:: Requirement ::
Look through the entries below and report every line that has "stretti".

:: Given data ::

++++++

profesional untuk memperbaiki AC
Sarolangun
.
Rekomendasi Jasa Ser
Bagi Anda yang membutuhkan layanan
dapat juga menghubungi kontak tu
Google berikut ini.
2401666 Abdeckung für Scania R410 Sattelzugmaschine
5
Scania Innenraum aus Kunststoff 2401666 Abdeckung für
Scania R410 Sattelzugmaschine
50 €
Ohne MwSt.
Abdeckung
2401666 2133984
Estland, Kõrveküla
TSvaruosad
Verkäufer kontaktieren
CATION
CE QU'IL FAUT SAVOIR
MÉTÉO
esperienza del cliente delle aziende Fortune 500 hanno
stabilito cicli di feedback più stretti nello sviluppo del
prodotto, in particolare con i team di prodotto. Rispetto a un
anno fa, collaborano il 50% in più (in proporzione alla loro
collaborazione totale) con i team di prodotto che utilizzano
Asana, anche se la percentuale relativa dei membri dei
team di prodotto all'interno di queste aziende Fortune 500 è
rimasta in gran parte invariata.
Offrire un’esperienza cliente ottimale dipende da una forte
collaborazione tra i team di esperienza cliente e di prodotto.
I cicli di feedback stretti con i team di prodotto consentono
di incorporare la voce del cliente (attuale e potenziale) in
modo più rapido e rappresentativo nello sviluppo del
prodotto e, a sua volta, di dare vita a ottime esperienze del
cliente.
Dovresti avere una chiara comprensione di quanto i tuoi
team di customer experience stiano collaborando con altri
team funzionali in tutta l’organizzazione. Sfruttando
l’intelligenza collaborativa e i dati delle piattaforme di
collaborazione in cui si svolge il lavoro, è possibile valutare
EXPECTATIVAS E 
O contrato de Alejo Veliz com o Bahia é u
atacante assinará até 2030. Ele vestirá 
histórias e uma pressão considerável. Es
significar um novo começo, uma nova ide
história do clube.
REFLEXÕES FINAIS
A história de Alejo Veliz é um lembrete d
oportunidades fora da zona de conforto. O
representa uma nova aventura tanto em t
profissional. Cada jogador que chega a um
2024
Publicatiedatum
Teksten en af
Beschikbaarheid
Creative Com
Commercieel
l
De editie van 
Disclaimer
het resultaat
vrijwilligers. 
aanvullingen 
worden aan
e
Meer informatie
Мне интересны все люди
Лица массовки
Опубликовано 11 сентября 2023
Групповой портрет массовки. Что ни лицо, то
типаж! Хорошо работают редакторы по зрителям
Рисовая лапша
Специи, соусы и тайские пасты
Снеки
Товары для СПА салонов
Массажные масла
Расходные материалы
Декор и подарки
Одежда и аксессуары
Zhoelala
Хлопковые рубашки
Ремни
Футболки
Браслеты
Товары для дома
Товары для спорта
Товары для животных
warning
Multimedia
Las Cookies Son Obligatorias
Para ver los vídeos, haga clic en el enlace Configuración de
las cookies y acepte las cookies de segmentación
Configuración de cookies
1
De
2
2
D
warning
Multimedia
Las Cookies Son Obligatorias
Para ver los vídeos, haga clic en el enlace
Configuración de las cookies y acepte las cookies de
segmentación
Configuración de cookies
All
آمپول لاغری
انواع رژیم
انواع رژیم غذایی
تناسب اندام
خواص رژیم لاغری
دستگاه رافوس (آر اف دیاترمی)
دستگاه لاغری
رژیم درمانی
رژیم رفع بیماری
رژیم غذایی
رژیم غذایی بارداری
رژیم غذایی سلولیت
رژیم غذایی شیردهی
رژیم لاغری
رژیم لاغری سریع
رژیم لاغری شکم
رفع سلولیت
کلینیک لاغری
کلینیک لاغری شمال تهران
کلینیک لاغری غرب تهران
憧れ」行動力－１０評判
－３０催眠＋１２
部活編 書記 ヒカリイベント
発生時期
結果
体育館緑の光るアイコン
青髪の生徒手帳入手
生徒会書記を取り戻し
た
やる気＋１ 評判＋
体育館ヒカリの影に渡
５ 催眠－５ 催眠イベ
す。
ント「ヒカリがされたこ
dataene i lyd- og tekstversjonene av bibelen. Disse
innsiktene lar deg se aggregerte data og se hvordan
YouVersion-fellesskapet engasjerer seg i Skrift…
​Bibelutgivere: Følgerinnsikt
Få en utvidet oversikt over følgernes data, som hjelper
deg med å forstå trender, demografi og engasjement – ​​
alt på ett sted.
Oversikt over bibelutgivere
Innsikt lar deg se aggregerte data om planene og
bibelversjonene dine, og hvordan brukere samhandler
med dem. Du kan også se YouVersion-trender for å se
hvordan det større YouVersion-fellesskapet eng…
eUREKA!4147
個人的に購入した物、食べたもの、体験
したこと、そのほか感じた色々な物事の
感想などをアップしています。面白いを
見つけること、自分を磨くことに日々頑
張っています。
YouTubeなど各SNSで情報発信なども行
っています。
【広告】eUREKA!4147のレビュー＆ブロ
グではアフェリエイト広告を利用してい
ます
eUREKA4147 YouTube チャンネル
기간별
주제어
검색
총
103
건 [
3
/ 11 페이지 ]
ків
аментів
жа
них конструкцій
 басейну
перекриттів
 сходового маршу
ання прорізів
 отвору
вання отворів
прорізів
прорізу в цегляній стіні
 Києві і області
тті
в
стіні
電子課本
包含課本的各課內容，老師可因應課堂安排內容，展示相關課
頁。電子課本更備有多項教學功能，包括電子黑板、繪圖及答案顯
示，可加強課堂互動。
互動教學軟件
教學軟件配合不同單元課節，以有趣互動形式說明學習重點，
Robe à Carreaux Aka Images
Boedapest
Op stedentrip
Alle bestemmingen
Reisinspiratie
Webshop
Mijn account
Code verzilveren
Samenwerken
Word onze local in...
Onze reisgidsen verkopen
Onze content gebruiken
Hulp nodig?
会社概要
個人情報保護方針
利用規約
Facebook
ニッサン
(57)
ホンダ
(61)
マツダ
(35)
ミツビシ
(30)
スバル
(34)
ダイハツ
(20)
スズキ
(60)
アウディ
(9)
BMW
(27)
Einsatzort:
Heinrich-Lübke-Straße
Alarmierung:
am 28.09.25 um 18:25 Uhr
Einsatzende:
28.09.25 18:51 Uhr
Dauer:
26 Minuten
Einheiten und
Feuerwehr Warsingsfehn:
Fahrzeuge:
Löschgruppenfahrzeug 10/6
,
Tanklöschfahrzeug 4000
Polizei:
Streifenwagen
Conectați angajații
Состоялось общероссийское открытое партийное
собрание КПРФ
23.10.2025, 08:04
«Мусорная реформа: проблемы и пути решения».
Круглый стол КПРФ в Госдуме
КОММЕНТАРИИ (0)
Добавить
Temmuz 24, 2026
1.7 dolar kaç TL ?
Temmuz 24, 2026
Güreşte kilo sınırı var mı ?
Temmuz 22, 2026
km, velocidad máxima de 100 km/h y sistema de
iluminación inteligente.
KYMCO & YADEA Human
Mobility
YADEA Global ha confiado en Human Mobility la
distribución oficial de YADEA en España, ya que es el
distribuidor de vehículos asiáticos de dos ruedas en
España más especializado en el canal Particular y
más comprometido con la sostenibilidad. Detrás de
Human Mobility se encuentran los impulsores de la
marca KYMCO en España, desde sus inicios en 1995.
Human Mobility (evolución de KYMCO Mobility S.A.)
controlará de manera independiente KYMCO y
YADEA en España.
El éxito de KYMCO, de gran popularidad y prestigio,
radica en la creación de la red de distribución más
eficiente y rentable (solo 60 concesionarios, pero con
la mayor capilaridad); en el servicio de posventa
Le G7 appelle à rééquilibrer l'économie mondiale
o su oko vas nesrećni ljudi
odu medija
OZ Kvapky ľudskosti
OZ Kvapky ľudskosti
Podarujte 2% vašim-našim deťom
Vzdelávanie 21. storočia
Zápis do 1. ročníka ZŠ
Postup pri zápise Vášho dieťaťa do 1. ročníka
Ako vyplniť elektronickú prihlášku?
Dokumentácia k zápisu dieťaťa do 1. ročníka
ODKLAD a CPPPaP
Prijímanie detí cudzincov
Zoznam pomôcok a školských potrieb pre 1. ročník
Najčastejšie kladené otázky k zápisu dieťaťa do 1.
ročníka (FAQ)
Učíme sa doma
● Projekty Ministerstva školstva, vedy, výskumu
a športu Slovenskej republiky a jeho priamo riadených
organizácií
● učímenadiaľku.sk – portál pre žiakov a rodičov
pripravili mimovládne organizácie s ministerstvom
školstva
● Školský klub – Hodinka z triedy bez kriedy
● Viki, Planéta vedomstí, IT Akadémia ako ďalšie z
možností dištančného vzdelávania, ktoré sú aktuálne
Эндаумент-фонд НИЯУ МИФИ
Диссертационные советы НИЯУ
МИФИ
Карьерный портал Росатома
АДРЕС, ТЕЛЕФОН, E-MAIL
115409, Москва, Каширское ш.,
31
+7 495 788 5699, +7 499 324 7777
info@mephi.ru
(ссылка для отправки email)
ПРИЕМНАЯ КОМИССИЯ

++++++

:: Answer section ::
stabilito cicli di feedback più stretti nello sviluppo del
I cicli di feedback stretti con i team di prodotto consentono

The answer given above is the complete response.